4. Falta a dimensão europeia. A partir do resgate a Chipre, toda a gente percebeu que Berlim mudou de rumo no sentido de que, a partir de agora, os países com necessidade de ajuda financeira da Europa vão ter de pagar mais qualquer coisa do que as simples medidas de austeridade e as reformas estruturais. Onde está Portugal nesta viragem? Aparentemente, a Alemanha continua a querer que se mantenha como o "bom aluno", provando, com a Irlanda, que a "receita" definida em Berlim não estava, afinal, completamente errada. Foi o que disse Wolfgang Schäuble no Bundestag, no final da semana passada, quando foi aprovada a ajuda a Chipre e o prolongamento das maturidades dos empréstimos a Portugal e à Irlanda. Foi o que disse também o membro alemão do conselho executivo do BCE, Joerg Asmussen, ao colocar Portugal, mesmo que atrás da Irlanda, no caminho para o regresso aos mercados.

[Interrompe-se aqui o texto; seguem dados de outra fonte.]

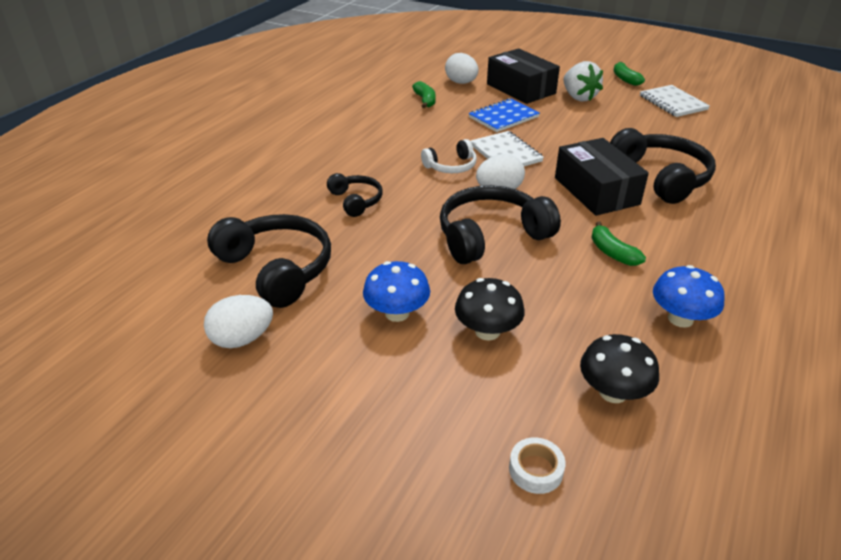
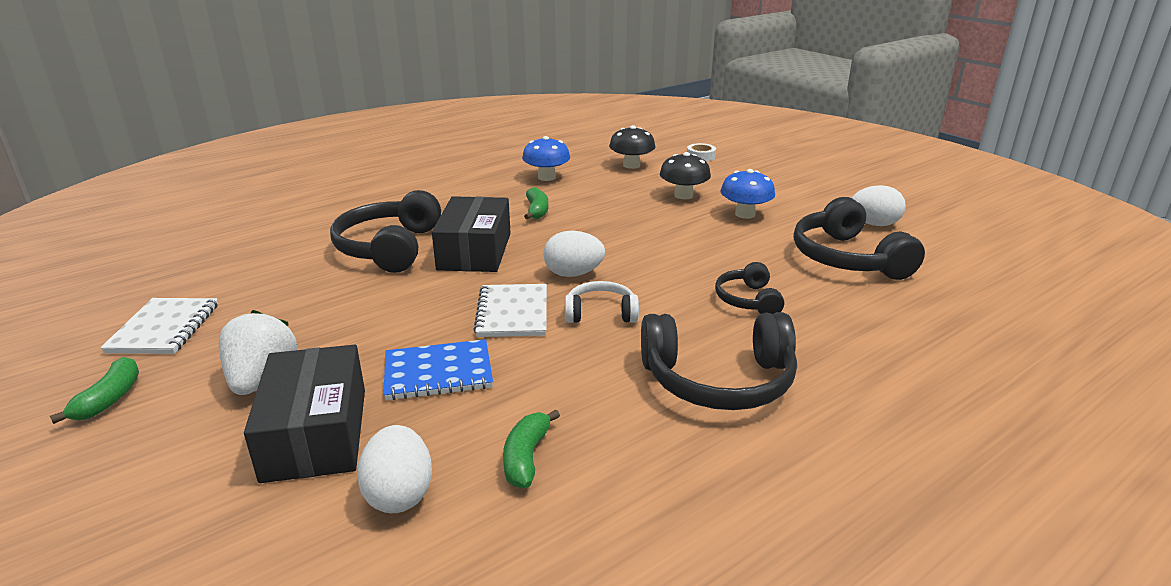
camera: 155 degrees left, 10 degrees down
black headphones [440,185,561,264] -> black headphones moved to [641,312,797,410]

Como é que o Governo se vai situar nesta porta estreita para o "sucesso"? Que margem de manobra ainda tem? O que pretende negociar com os credores? É também neste terreno que o "consenso europeu" tem de ser reconstruído. Até porque, na Europa, nem tudo está a correr da melhor maneira. A união bancária, cujo calendário ficou acordado na cimeira europeia de Dezembro, foi enviada para as calendas pelo ministro das Finanças alemão. Bastou-lhe considerar publicamente que ela não pode ser realizada sem alteração aos tratados, que, por seu lado, são muito difíceis de conseguir no curto prazo. E essa seria uma condição importantíssima para atenuar as dificuldades de acesso aos mercados dos países sujeitos a programas de ajustamento. Por outro lado, o novo partido Alternativa para a Alemanha que acaba de ser criado - não pela extrema-direita que a chanceler tanto temia (e com razão), mas por um grupo de académicos, juristas, economistas, tecnocratas - pode reduzir ainda mais margem de manobra de Merkel em matéria europeia. O objectivo do novo partido é o fim dos resgates (que considera ilegais face aos tratados) e uma dissolução ordeira da união monetária. A mossa que possa vir a fazer à CDU nas eleições de Setembro ainda é difícil de avaliar. Mas a sua simples presença vai obrigar, provavelmente, ao endurecimento do discurso da chanceler pelo menos até às eleições. Até lá, só resta à Europa navegar à vista e rezar para não embater numa rocha.